◆ WHAT YOU WILL DO:
Reproduce the items below word for word, starting at their first line and ending with the line that contains "role in the", with both of those lines included.

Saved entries

########

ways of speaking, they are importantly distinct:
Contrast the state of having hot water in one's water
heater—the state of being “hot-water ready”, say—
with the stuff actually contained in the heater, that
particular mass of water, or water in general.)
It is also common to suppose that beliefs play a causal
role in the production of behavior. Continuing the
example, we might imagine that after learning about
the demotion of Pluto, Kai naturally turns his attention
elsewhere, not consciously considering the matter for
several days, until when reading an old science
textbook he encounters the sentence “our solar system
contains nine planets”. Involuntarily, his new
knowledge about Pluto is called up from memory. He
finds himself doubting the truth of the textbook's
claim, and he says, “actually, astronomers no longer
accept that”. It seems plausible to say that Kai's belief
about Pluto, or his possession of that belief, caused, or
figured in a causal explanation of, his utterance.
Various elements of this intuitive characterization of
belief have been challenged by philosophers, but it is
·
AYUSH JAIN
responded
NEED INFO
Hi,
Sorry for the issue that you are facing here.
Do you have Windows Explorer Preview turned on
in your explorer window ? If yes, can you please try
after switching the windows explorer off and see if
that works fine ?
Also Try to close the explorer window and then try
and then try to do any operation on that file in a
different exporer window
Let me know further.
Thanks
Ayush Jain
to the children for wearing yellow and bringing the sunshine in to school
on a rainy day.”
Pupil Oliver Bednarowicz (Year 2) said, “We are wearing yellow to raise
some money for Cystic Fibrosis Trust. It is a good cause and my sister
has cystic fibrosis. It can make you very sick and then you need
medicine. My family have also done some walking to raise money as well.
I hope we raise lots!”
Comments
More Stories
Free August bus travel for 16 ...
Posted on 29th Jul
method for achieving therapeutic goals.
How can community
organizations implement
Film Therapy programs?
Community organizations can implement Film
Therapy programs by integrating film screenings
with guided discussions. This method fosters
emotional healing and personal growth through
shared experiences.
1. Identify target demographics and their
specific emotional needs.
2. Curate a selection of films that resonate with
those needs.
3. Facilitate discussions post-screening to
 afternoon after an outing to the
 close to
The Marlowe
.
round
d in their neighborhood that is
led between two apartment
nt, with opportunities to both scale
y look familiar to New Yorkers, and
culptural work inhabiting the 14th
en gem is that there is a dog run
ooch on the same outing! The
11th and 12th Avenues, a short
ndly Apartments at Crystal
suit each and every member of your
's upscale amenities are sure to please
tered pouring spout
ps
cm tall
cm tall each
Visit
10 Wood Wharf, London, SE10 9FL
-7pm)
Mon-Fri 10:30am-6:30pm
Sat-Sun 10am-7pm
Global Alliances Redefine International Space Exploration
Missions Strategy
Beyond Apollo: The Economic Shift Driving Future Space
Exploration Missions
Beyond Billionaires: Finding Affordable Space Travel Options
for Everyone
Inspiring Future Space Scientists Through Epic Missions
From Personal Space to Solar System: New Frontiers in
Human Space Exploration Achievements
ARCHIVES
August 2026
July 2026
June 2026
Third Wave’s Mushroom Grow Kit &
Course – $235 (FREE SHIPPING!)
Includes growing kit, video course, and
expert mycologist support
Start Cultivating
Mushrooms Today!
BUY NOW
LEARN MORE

########

◆ EXERCISE OUTPUT:
ways of speaking, they are importantly distinct:
Contrast the state of having hot water in one's water
heater—the state of being “hot-water ready”, say—
with the stuff actually contained in the heater, that
particular mass of water, or water in general.)
It is also common to suppose that beliefs play a causal
role in the production of behavior. Continuing the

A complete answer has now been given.